One Pot Vegetarian Pierogy Lasagna Recipe

Easy One Pot Skillet Lasagna with Pierogies Recipe

5 from 1 reviews

How do you improve upon perfect lasagna? Simplify it to a one pot meal, make it healthier & turn it into pierogy lasagna! It’s way better than the classic recipe you grew up with.


  • 2 teaspoons olive oil
  • 4 cloves garlic, minced
  • 1 onion, chopped
  • 1 red bell pepper, deseeded and chopped
  • 1 tablespoon chopped fresh thyme
  • ½1 teaspoon red pepper flakes
  • ½ teaspoon salt
  • 1 ½ cups coarsely chopped mushrooms
  • 1 handful fresh spinach
  • 1 25 ounce jar pasta sauce
  • 1 pound (1 box*) of Mrs. T’s Pierogies** in the flavor of your choice (I used Classic Onion)
  • 3 tablespoons chopped fresh basil
  • 16 ounces (1 tub) cottage cheese
  • 1 cup shredded mozzarella cheese
  • Fresh parsley or basil, for serving


  1. Preheat oven to 350° Fahrenheit
  2. Heat the olive oil in a large oven safe skillet over medium heat.
  3. Add the garlic and cook until fragrant, about 30 seconds.
  4. Add the onion and sauté until soft and translucent, about 4-5 minutes
  5. Now add the red pepper and cook an additional 3 minutes.
  6. Stir in the thyme, red pepper flakes and salt, then add the mushrooms and sauté until soft, about 2 minutes.
  7. Stir in the spinach and cook until dark and softened, about 1 minute.
  8. Transfer skillet contents to a large plate covered with a paper towel.
  9. Spread 1/3 of the pasta sauce in the bottom of the skillet (no need to clean it).
  10. Layer with half of the vegetable mixture, followed by fresh basil, and then half of the cottage cheese.
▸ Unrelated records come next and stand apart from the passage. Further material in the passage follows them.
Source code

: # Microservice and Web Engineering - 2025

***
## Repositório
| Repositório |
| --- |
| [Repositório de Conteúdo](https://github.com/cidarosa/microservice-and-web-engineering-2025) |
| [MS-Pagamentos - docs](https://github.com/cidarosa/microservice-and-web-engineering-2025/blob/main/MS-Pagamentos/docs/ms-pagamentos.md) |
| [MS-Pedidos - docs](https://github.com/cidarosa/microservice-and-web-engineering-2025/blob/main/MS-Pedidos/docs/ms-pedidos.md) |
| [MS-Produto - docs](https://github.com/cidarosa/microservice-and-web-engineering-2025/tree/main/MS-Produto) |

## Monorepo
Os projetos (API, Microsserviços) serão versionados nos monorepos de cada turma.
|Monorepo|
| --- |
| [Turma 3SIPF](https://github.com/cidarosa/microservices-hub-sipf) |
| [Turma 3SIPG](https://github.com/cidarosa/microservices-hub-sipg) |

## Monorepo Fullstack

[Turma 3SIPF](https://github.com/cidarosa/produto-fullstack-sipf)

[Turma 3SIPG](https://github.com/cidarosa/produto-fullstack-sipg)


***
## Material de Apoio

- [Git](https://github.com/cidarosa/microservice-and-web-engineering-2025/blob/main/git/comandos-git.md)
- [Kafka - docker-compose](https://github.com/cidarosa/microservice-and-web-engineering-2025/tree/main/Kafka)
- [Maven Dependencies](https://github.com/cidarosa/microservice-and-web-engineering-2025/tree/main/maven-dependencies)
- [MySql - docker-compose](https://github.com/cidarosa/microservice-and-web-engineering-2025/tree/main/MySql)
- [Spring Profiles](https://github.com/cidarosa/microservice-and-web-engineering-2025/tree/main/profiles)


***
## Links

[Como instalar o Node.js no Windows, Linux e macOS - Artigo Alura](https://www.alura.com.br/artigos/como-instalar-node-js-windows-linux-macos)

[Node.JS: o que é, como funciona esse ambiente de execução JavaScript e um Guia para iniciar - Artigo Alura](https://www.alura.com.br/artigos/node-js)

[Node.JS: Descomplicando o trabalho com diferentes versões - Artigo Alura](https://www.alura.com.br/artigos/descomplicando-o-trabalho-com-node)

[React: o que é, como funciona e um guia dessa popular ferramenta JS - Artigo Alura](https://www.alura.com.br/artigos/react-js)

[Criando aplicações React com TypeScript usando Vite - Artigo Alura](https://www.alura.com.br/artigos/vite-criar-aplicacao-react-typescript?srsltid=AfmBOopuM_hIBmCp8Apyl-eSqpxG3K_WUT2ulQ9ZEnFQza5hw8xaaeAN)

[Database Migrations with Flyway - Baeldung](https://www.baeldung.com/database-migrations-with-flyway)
Cover with six pierogies.
  11. Spread another 1/3 of the pasta sauce over the pierogies. Add the remaining vegetable mixture and the remaining cottage cheese.
  12. Add another layer with the remaining pierogies and cover with the remaining pasta sauce. Top with the shredded mozzarella.
  13. Place skillet on a baking sheet and bake for 40 minutes. Top with fresh parsley or basil and serve warm.


*You may need more than one box of pierogies depending on the size of your skillet.

**Either thawed or frozen pierogies work in this recipe.